Le fait qu’au surplus la haute juridiction n’a jugé personne depuis son existence n’est qu’un détail. Le jour où elle s’y mettrait sincèrement et réellement, on trouverait nombre d’obstacles infranchissables pour l’en dissuader. C’est ce qui s’est passé chaque fois qu’elle a tenté. La Haute Cour a été faite pour ne jamais fonctionner. Il faut encore s’estimer heureux que le bas-peuple, si souvent spolié durant de si longues années, n’ait pas jugé nécessaire d’aller saccager les locaux de cette aberration institutionnelle, cette insulte constitutionnelle au citoyen ordinaire.

Parce qu’en réalité, ceux qui souhaitent sa pérennisation   ne disent pas autre chose que ceci : il faut une juridiction d’exception pour juger les pillards. Jusqu’ici, aucun de ceux qui défendent cette institution n’a pu me convaincre de la différence de droit qui existerait entre un voleur de cabri et un ministre félon ayant détourné des milliards. Chers amis, quelles différences y a-t-il entre le braqueur qui a volé votre poste téléviseur à la maison et le ministre qui a subtilisé deux milliards de FCFA destinés à l’eau potable ? Je n’en vois aucune. Tous deux ont commis des actes délictueux, d’inégale ampleur, il est vrai. Pour avoir commis un véritable crime économique, le second, mérite même d’être traité avec plus de sévérité que le premier. Mais l’existence de la Haute Cour  dresse un tapis rouge à ses forfaits et lui donne la possibilité, par les voies obscures de la politique, de se dérober. Les deux bandits  doivent être poursuivis de la même manière et punis pareillement, s’ils sont confondus par la justice. Contrairement à ce que l’on tente de faire avaler trop souvent à la population, les crimes économiques, les délits d’initiés, les conflits d’intérêts et autres abus de biens sociaux ne sont aucunement des infractions exceptionnelles. Elles sont connues de nos cours et tribunaux. Pourquoi dès lors le statut de celui qui les commet va-t-il empêcher de les instruire de la même manière ?
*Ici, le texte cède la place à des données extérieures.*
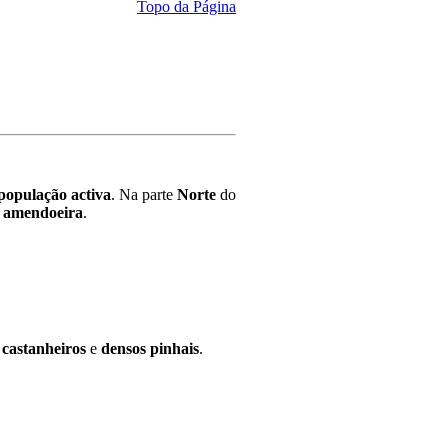
Topo da Página
população activa
. Na parte
Norte
do
a
amendoeira
.
,
castanheiros
e
densos pinhais
.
C’est pourquoi la suppression utile et nécessaire proposée par le chef de l’Etat dans son projet de société, est venue à point nommé. A cet égard, je n’admets qu’une exception à la règle de la poursuite de nos hauts responsables devant des juridictions ordinaires : c’est le parjure. En cas de parjure dûment constaté par la Cour Constitutionnelle, il faut une procédure spéciale pour démettre  et juger le président de la République en exercice, afin de ne pas fragiliser l’Etat. A ce niveau, il faut, tout au moins durant son mandat, une immunité qui le protège  dans la gestion des affaires de l’Etat. Mais cette immunité ne devrait en aucun cas concerner le parjure ou encore les crimes économiques dûment constatés par un tribunal ordinaire et validés par la Cour Constitutionnelle.

       Je ne peux donc partager l’avis de ceux qui pensent qu’il faut une juridiction d’exception, même ad’ hoc, pour juger nos gouvernants. Qu’elle soit de composition différenciée ou non par rapport à la Haute Cour actuelle, elle instaure une justice à deux vitesses qui frappe sévèrement les plus vulnérables et laisse passer les grands, même couverts du sang de leurs divers crimes. Cette position ne doit rien au yayisme ni à ses noirceurs connues ou inconnues. Elle s’inspire plutôt d’une vérité évidente : la corruption est fille de l’impunité.

Dans nos Etats en construction, tout régime d’impunité fait le lit au pillage dont nous connaissons tous les avatars. Les réformes en cours doivent intégrer cette réalité : si nous instaurons des juridictions d’exception pour les dirigeants nous ouvrons la voie à la politisation de la justice et donc à l’impunité.